The number one thing I struggle with as a Moishe House resident is distinguishing personal and public relationships, and knowing when I get to exercise which kind of relationship.
The most obvious place this comes up is Shabbat. At our house, we typically have 40-100 people over every other Friday night. This group usually includes some of my closest friends and another several people I love and don't get to see enough. However, it also includes people I have relationships with through Moishe House projects but don't seem to connect to well personally, other people I am trying to get more involved in Moishe House projects, newcomers who I feel obligated to welcome and chat with, and of course some others who are Moishe House regulars but have a hard time finding people to talk with them.

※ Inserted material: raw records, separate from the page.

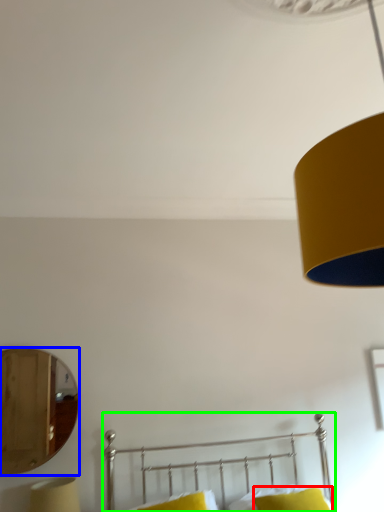
Question: Estimate the real-world distances between objects in this image. Which object is farther from pillow (highlighted by a red box), mirror (highlighted by a blue box) or bed (highlighted by a green box)?

Choices:
 (A) mirror
 (B) bed

Answer: (A)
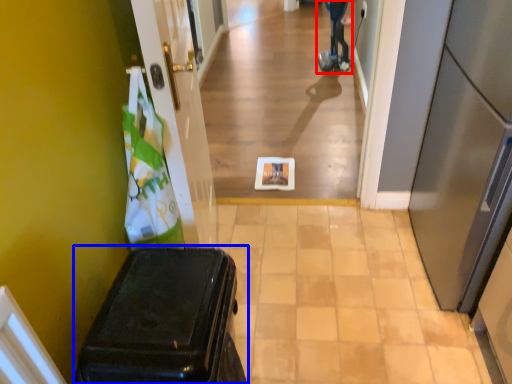
Question: Which point is further to the camera, mobility scooter (highlighted by a red box) or suitcase (highlighted by a blue box)?

Choices:
 (A) mobility scooter
 (B) suitcase

Answer: (A)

I struggle with understanding how to manage my time and relationships in this situation. In some ways I feel obligated to talk to the new people and to care for the outliers. On the other hand, I feel pressured to reach out to the people I am trying to recruit for projects and events. I also feel guilty not trying to connect to the people who I have a more working relationship with through projects- they are here for community after all! Meanwhile, this is all happening on Friday night, when I am tired after a full week of my day job, and I just want to hang out with my friends! Even if I had the discipline to focus my attention on my role as a housemate, my friends don't appreciate coming to my house and being ignored by me. Every week I struggle to navigate these dynamics. The best solution I have come up with so far is to alternate the weeks I am more focused on my strengthening my public relationships versus enjoying my personal ones. It doesn't totally work though, because you can't just chat someone up one week and ignore them the next.

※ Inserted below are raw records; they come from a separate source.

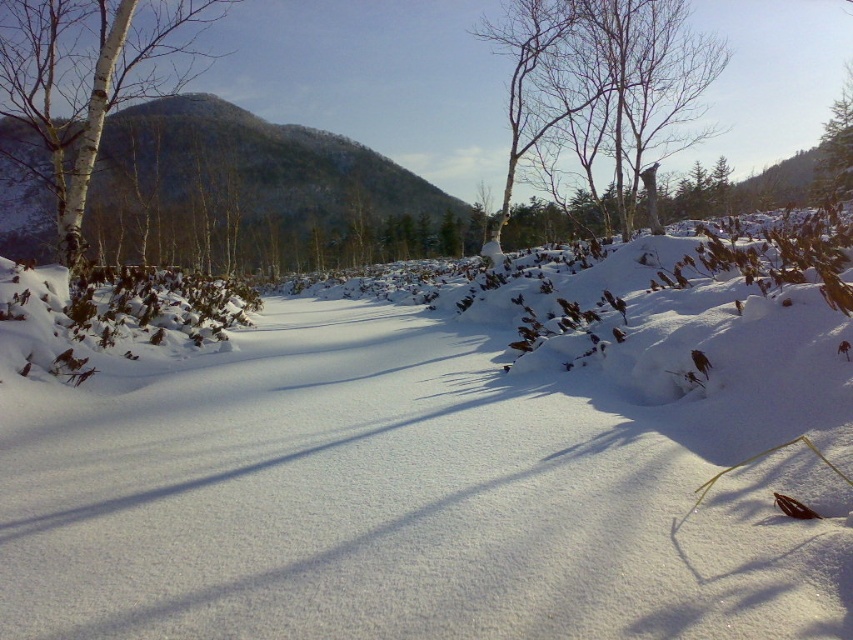
Question: Which object appears farthest from the camera in this image?

Choices:
 (A) snowy forested hill at upper left
 (B) bare branches at upper center
 (C) white bark tree at left
 (D) white fluffy snow at center

Answer: (A)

Distinguishing public and private relationships also gets particularly tricky when the situation involves a person interested in dating women. Just this week I e-mailed a man who keeps showing up to my meetings to get coffee- I was interested to see what excites him about Moishe House and if he could take more leadership in the projects he seems interested in. He responded tentatively, I think he was confused about whether or not he was being asked out. In another example, I had been working with a man on Moishe/Kavod projects for several weeks before he confessed he was interested in me, I had to explain I really had been calling just to meet about the work. On the other hand, one Shabbas I started chatting up this guy I had never seen in the house before. I was just trying to do my job and be friendly, but he gave me the cold shoulder. I later realized he thought I was hitting on him. The worst example, however, came last month. A man I was interested in e-mailed me asking me about Moishe/Kavod events he should come to. In an effort not to get too excited, I assumed he was interested in Moishe/Kavod not me, and responded to a very exciting date offer with a professional e-mail about upcoming Moishe/House events. Eventually he had to send me an e-mail clarifying his intent. I really have no idea what to do about this problem.